** Begin **
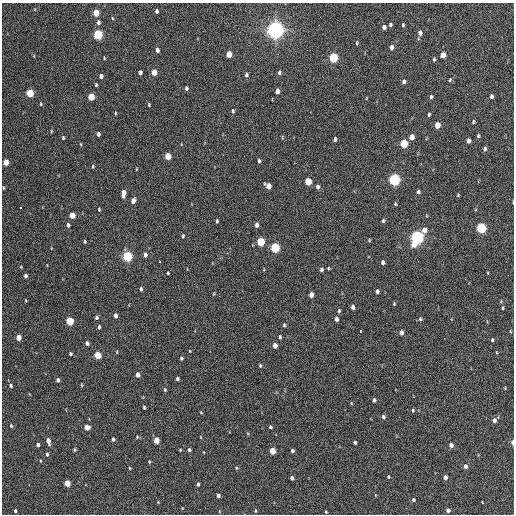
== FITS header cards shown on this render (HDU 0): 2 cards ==
NAXIS1  =                  512 / Axis length
NAXIS2  =                  512 / Axis length

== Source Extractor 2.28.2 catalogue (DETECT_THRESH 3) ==
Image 512 x 512 px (HDU 0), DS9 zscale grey, 1 PNG px = 1 image px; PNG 516 x 516 px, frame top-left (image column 1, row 512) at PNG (2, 3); no overlay
Background 294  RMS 17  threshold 49.8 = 3 sigma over >= 5 px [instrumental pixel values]
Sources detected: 165; all 165 listed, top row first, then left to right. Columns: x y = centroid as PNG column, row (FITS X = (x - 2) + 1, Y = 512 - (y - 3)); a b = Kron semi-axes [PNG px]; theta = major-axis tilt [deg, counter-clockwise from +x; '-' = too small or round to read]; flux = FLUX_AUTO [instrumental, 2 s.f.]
** End **
TASK DIRECTIONS =>
Rewrite every line of the records above as a numbered list, omitting the blank lines and the pictures.

SOLUTION =>
1. == FITS header cards shown on this render (HDU 0): 2 cards ==
2. NAXIS1  =                  512 / Axis length
3. NAXIS2  =                  512 / Axis length
4. == Source Extractor 2.28.2 catalogue (DETECT_THRESH 3) ==
5. Image 512 x 512 px (HDU 0), DS9 zscale grey, 1 PNG px = 1 image px; PNG 516 x 516 px, frame top-left (image column 1, row 512) at PNG (2, 3); no overlay
6. Background 294  RMS 17  threshold 49.8 = 3 sigma over >= 5 px [instrumental pixel values]
7. Sources detected: 165; all 165 listed, top row first, then left to right. Columns: x y = centroid as PNG column, row (FITS X = (x - 2) + 1, Y = 512 - (y - 3)); a b = Kron semi-axes [PNG px]; theta = major-axis tilt [deg, counter-clockwise from +x; '-' = too small or round to read]; flux = FLUX_AUTO [instrumental, 2 s.f.]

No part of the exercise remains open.